Mario, the creator of Pi terminal agent, has this great blog post[0]. He talks about how TerminalBench's highest scores comes from using the Terminus 2 harness which uses tmux under the hood.

When I was reading the Opus 4.6 launch post, they mentioned the same thing and their TerminalBench score was based on using Terminus 2 and not CC.

0. https://mariozechner.at/posts/2025-11-30-pi-coding-agent/

Which, IMHO, should be why we should be able to change them freely or make our own. Being locked into a specific harness because you pay 20 bucks per month vs. pay-per-use ... is kinda dumb.

The reason Anthropic is pushing on the closed harness is that they're not confident with their ability to win on model quality long term, so they're trying to build lock-in. They can capture some additional telemetry owning the harness as well, but given the amount of data the agent loop already transmits, that borders on unethical spyware (which might be part of the reason they're afraid to open source).

Ultimately the market is going to force them to open up and let people flex their subs.

> Being locked into a specific harness because you pay 20 bucks per month vs. pay-per-use ... is kinda dumb.

I’ll probably get downvoted for this, but am I the only one who thinks it’s kind of wild how much anger is generated by these companies offering discounted plans for use with their tools?

At this point, there would be less anger and outrage on HN if they all just charged us the same high per-token rate and offered no discounts or flat rate plans.

No, you're not the only one. The outraged entitlement is pretty funny tbh. How dare they dictate that they'll only subsidize your usage if you use their software!!

I'm not outraged, but the dynamic creates a tension that prevents me from building brand loyalty.

Also another place where having it change out from underneath you can drastically alter the quality of your work in unexpected ways.

Like most things - assume the "20/100/200" dollar deals that are great now are going to go down the enshitification route very rapidly.

Even if the "limits" on them stay generous, the product will start shifting to prioritize things the user doesn't want.

Tool recommendations are my immediate and near term fear - paid placement for dev tools both at the model level and the harness level seem inevitable.

---

The right route is open models and open harnesses, ideally on local hardware.

The harness is effectively the agent's 'body'. Swapping the brain (model) is good, but if the body (tools/environment) is locked down or inefficient, the brain can't compensate. Local execution environments that standardize the tool interface are going to be critical for avoiding that lock-in.

At this point subsidizing Chinese open-weights vendors by paying for them is just the right thing to do. Maybe they too might go closed-weights when they become SotA, but they're now pretty close and haven't done it.

I am wondering what kinds of harness are best for GLM, Deepseek, Qwen, Kimi.

OpenCode is great in general. At least one of them is specifically trained on CC - I think it was Qwen - so for those that should give best results.

Claude Code better than opencode for GLM models for me.

OpenCode with Kimi has been great for me.

> Like most things - assume the "20/100/200" dollar deals that are great now are going to go down the enshitification route very rapidly.

I don’t assume this at all. In fact, the opposite has been happening in my experience: I try multiple providers at the same time and the $20/month plans have only been getting better with the model improvements and changes. The current ChatGPT $20/month plan goes a very long way even when I set it to “Extra High” whereas just 6 months ago I felt like the $20/month plans from major providers were an exercise in bouncing off rate limits for anything non-trivial.

Inference costs are only going to go down from here and models will only improve. I’ve been reading these warnings about the coming demise of AI plans for 1-2 years now, but the opposite keeps happening.
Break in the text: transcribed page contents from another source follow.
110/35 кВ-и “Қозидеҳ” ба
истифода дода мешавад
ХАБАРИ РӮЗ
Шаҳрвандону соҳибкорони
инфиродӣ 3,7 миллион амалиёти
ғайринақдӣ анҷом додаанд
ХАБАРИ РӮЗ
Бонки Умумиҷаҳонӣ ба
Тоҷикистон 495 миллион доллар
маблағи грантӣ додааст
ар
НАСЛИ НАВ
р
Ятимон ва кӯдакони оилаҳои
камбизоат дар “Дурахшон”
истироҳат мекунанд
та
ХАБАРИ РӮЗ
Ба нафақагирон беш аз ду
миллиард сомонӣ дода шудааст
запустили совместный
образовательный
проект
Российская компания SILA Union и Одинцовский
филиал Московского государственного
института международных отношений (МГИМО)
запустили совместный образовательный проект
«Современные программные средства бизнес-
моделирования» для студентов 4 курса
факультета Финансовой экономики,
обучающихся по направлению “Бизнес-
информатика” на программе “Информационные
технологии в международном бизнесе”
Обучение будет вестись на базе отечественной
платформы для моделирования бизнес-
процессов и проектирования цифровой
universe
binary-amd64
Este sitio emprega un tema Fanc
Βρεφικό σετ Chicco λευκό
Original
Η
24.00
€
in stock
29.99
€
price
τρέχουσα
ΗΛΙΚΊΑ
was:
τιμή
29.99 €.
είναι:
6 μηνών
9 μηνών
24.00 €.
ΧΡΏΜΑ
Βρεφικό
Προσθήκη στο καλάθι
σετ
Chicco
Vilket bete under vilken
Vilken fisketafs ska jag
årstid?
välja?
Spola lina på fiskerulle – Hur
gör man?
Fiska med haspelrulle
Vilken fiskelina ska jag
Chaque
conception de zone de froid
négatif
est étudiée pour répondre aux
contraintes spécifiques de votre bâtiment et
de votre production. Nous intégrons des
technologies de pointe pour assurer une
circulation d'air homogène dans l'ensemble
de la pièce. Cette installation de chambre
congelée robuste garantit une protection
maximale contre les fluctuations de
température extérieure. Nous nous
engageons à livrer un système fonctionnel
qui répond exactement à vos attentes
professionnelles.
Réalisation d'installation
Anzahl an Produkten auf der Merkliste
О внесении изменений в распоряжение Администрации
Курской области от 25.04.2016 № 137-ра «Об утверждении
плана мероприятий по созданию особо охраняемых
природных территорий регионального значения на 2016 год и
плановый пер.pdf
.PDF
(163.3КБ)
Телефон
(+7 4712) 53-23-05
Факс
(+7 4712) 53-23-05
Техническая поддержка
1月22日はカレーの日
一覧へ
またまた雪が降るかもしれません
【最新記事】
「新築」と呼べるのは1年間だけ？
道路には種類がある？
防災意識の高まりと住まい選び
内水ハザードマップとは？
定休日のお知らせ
> Inference costs are only going to go down from here and models will only improve. I’ve been reading these warnings about the coming demise of AI plans for 1-2 years now, but the opposite keeps happening.
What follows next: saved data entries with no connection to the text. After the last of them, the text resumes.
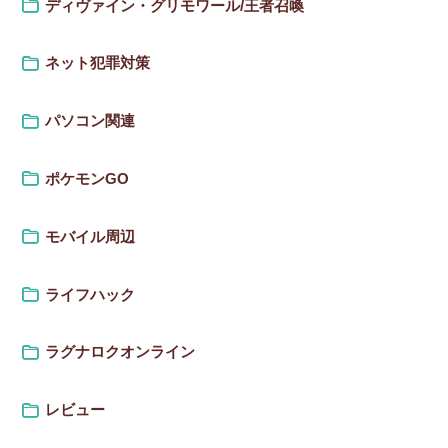
ディヴァイン・グリモワール/王者召喚
ネット犯罪対策
パソコン関連
ポケモンGO
モバイル周辺
ライフハック
ラグナロクオンライン
レビュー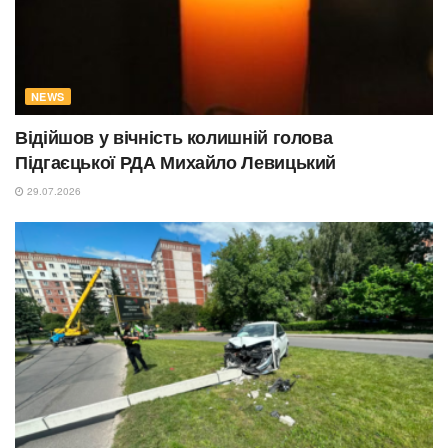
NEWS
Відійшов у вічність колишній голова
Підгаєцької РДА Михайло Левицький
29.07.2026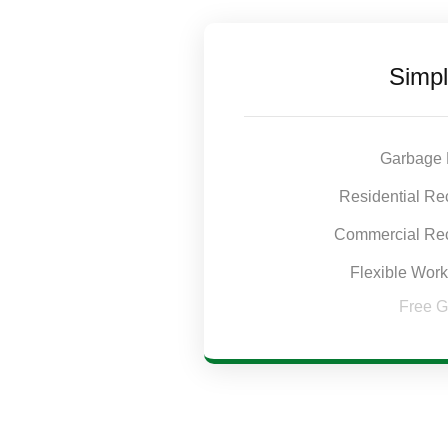
Simpl
Garbage 
Residential Re
Commercial Rec
Flexible Wor
Free 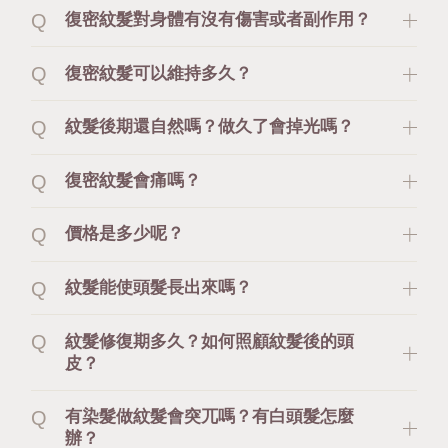
復密紋髮對身體有沒有傷害或者副作用？
復密紋髮可以維持多久？
紋髮後期還自然嗎？做久了會掉光嗎？
復密紋髮會痛嗎？
價格是多少呢？
紋髮能使頭髮長出來嗎？
紋髮修復期多久？如何照顧紋髮後的頭
皮？
有染髮做紋髮會突兀嗎？有白頭髮怎麼
辦？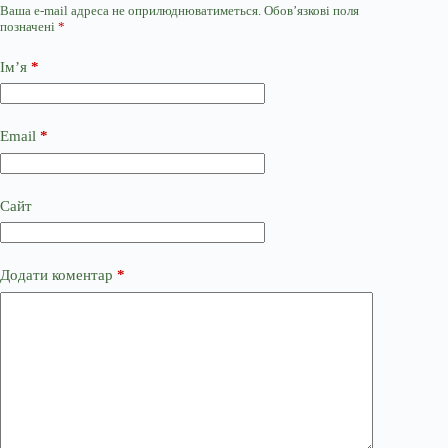
Ваша e-mail адреса не оприлюднюватиметься.
Обов’язкові поля
позначені
*
Ім’я
*
Email
*
Сайт
Додати коментар
*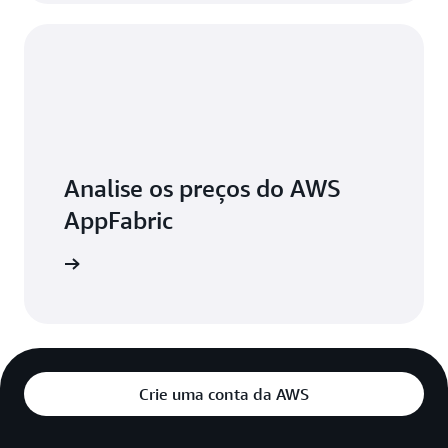
Analise os preços do AWS
AppFabric
aiba mais
Crie uma conta da AWS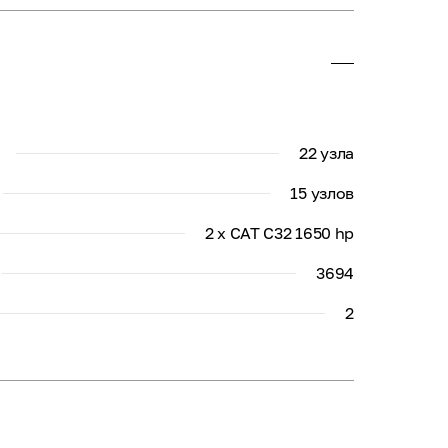
22 узла
15 узлов
2 x CAT C32 1650 hp
3694
2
This time also crosses over with the frontier labs raising ever larger and larger rounds. If Anthropic IPO (which I honestly doubt), then we may get a better sense of actual prices in the market, as it's unlikely the markets will continue letting them spend more and more money each year without a return.

> The current ChatGPT $20/month plan goes a very long way

It sure does and Codex is great, but do you think they'll maintain the current prices after/if it eventually dominates Claude Code in terms of marketshare and mindshare?
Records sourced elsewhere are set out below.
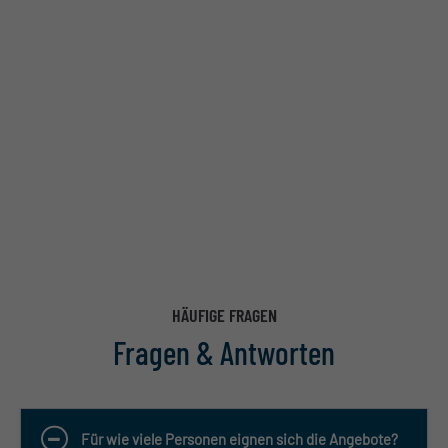
HÄUFIGE FRAGEN
Fragen & Antworten
Für wie viele Personen eignen sich die Angebote?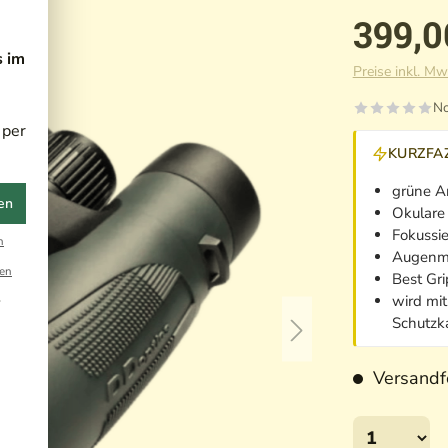
399,0
s im
Preise inkl. Mw
No
 per
KURZFAZ
grüne A
en
Okulare
Fokussie
n
Augenmu
en
Best Gri
wird mi
r
Schutzka
Versandfe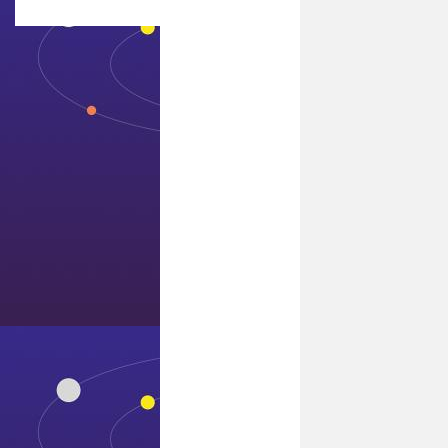
联系7411威尼斯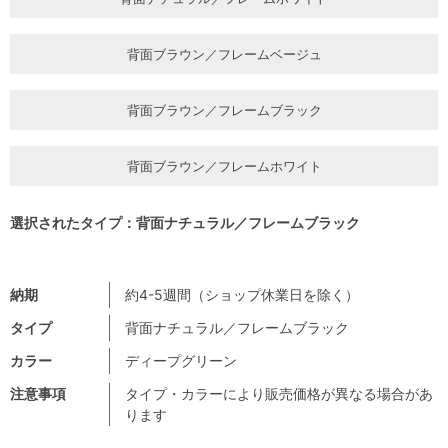
背面ブラウン／フレームベージュ
背面ブラウン／フレームブラック
背面ブラウン／フレームホワイト
選択されたタイプ：背面ナチュラル／フレームブラック
納期
約4-5週間（ショップ休業日を除く）
タイプ
背面ナチュラル／フレームブラック
カラー
ディープグリーン
注意事項
タイプ・カラーにより販売価格が異なる場合があ
ります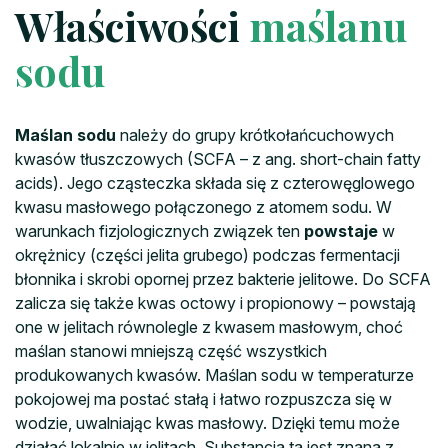
Właściwości
maślanu
sodu
Maślan sodu
należy do grupy krótkołańcuchowych
kwasów tłuszczowych (SCFA – z ang. short-chain fatty
acids). Jego cząsteczka składa się z czterowęglowego
kwasu masłowego połączonego z atomem sodu. W
warunkach fizjologicznych związek ten
powstaje
w
okrężnicy (części jelita grubego) podczas fermentacji
błonnika i skrobi opornej przez bakterie jelitowe. Do SCFA
zalicza się także kwas octowy i propionowy – powstają
one w jelitach równolegle z kwasem masłowym, choć
maślan stanowi mniejszą część wszystkich
produkowanych kwasów. Maślan sodu w temperaturze
pokojowej ma postać stałą i łatwo rozpuszcza się w
wodzie, uwalniając kwas masłowy. Dzięki temu może
działać lokalnie w jelitach. Substancja ta jest znana z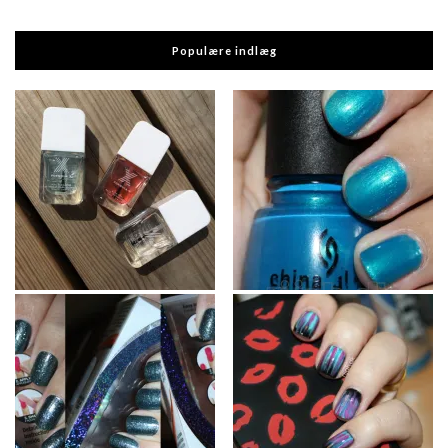
Populære indlæg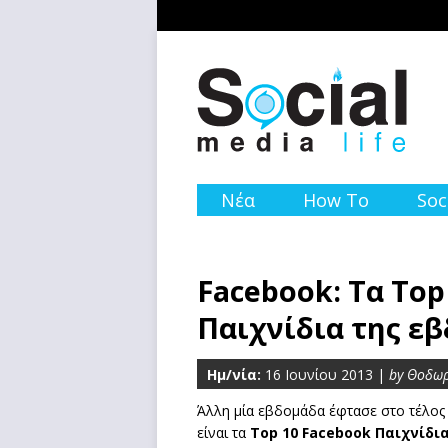
Νέα
How To
Soc
Facebook: Τα Top
Παιχνίδια της εβ
Ημ/νία:
16 Ιουνίου 2013 |
by Θοδω
Άλλη μία εβδομάδα έφτασε στο τέλος
είναι τα
Top 10 Facebook Παιχνίδι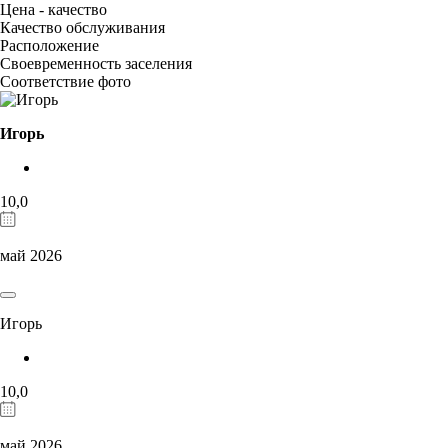
Цена - качество
Качество обслуживания
Расположение
Своевременность заселения
Соответствие фото
Игорь
10,0
май 2026
Игорь
10,0
май 2026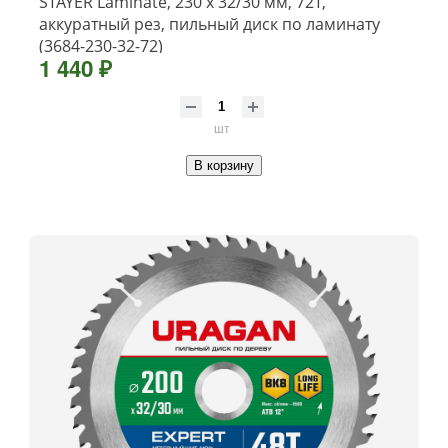
STAYER Laminate, 230 x 32/30 мм, 72Т,
аккуратный рез, пильный диск по ламинату
(3684-230-32-72)
1 440 ₽
шт
В корзину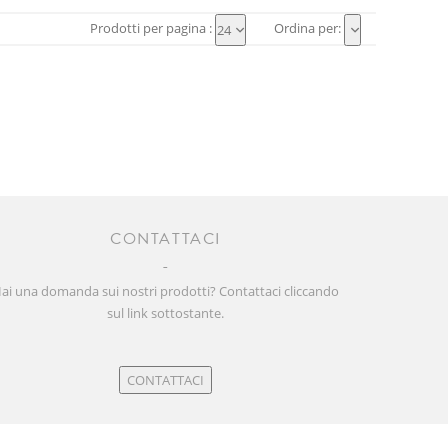
Prodotti per pagina :
Ordina per:
24
CONTATTACI
ai una domanda sui nostri prodotti? Contattaci cliccando
sul link sottostante.
CONTATTACI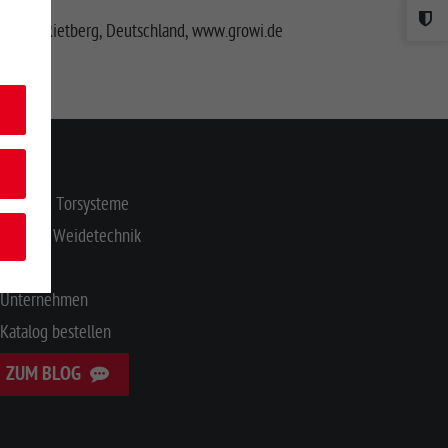
3397, Rietberg, Deutschland, www.growi.de
NHALT
Zaun- & Torsysteme
Stall- & Weidetechnik
Service
Unternehmen
Katalog bestellen
ZUM BLOG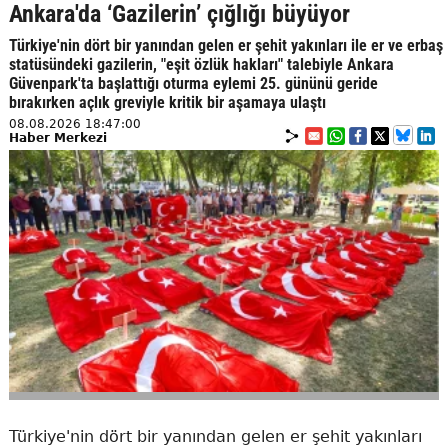
Ankara'da ‘Gazilerin’ çığlığı büyüyor
Türkiye'nin dört bir yanından gelen er şehit yakınları ile er ve erbaş
statüsündeki gazilerin, "eşit özlük hakları" talebiyle Ankara
Güvenpark'ta başlattığı oturma eylemi 25. gününü geride
bırakırken açlık greviyle kritik bir aşamaya ulaştı
08.08.2026 18:47:00
Haber Merkezi
Türkiye'nin dört bir yanından gelen er şehit yakınları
I think we'll always have multiple options providing similar levels of service, like we do with Uber and Lyft.

Unlike Uber and Lyft, the price of inference continues to go down as datacenter capacity comes online and compute hardware gets more powerful.

So I think we'll always have affordable LLM services.

I do think the obsession with prices of the entry-level plans is a little odd. $20/month is nothing relative to the salaries people using these tools receive. HN is full of warnings that prices are going to go up in the future, but what's that going to change for software developers? Okay, so my $20/month plan goes to $40/month? $60/month? That's still less than I pay for internet access at home.